§ **Texto del ejercicio**:
++++++++++

Anoche cené mango verde con sal. Más bien me chupé las pepas que habían quedado de cuando pelamos aquellas decenas para hacer el chutney que puse en el Instagram de @2amigascocineraspty. ¿Por qué no? Estaba muy enredada con trabajo, no tenía ganas de encender la estufa ni el horno de microondas, es más, ni siquiera tenía ganas de ensuciar un plato. Entonces cuando en el fondo de una de las tablillas de la refri vi el recipiente donde había colocado un grupito de pepas me pregunté: “¿por qué no?”

Una montañita de sal y ya. No necesité más nada. Quienes me conocen, de la vida real y de estas páginas de la revista Ellas, saben que amo el mango. Se los he contado muchas veces. He conversado con ustedes de los mangos que llevábamos al colegio para comer en el recreo, y cuando el hambre apretaba debajo de la tapa del escritorio en media clase de Estudios Sociales; también he compartido con ustedes nuestras aventuras de cosecha en plena ciudad capital y hasta del palo de mango de mi abuela Mami Loli. Es que los mangos vuelven a mí con frecuencia. O más bien me traen imágenes de vivencias que no quiero que se me olviden.

No quiero que se me olvide ninguna de las cosas buenas que disfrutábamos en la ciudad de Panamá cuando solía ser más amable de lo que es hoy en día. Esa ciudad me gustaba mucho, la de ahora, no tanto. Es hostil. Y el interior, ni se diga. Eso sí era el paraíso y ni las malas carreteras ni los flats ni nada nos parecía impedimento para emprender aventuras del otro lado del puente.

++++++++++

§ **Datos proporcionados**:
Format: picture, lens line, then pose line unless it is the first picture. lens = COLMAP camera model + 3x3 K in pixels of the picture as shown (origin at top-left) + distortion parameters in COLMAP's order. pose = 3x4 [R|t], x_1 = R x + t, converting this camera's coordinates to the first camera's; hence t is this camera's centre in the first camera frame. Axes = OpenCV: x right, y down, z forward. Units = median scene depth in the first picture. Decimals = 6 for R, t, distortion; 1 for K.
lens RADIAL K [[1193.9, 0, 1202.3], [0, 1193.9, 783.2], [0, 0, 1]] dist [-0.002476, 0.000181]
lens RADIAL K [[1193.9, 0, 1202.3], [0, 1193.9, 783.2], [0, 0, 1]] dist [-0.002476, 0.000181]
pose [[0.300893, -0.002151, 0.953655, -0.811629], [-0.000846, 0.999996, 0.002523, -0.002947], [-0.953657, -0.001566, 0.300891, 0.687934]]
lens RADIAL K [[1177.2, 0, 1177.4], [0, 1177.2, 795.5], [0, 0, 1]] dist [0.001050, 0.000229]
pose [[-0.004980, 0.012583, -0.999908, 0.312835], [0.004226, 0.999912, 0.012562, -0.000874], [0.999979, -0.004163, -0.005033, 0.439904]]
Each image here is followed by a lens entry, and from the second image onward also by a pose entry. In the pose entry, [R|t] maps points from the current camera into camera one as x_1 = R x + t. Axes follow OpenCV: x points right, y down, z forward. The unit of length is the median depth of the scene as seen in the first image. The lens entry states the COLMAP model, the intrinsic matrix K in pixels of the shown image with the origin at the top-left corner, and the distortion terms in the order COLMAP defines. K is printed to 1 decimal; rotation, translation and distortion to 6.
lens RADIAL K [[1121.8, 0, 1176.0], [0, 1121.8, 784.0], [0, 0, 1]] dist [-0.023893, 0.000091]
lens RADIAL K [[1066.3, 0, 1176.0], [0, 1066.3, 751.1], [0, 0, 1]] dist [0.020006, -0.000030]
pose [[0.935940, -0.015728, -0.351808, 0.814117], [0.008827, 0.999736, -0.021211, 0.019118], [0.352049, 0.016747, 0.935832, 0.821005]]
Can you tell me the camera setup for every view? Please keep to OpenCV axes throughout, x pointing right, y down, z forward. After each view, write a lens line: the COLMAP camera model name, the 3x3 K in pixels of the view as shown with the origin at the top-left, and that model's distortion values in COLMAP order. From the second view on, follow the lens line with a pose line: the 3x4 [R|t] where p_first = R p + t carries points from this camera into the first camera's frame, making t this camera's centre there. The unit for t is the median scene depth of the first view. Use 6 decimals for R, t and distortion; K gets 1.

++++++++++

§ **Ejercicios propuestos**:
a) Edita el fragmento del texto sobre el mango que va de "No quiero que se me olvide ninguna" a "lado del puente.", ambos incluidos, y sustituye "paraíso" por "edén".
b) Según el texto sobre el mango, ¿cómo se llama la abuela que tenía un palo de mango?
Las líneas no tienen relación alguna con el texto sobre el mango.

§ **Ejercicios resueltos**:
a)
No quiero que se me olvide ninguna de las cosas buenas que disfrutábamos en la ciudad de Panamá cuando solía ser más amable de lo que es hoy en día. Esa ciudad me gustaba mucho, la de ahora, no tanto. Es hostil. Y el interior, ni se diga. Eso sí era el edén y ni las malas carreteras ni los flats ni nada nos parecía impedimento para emprender aventuras del otro lado del puente.

b) Mami Loli.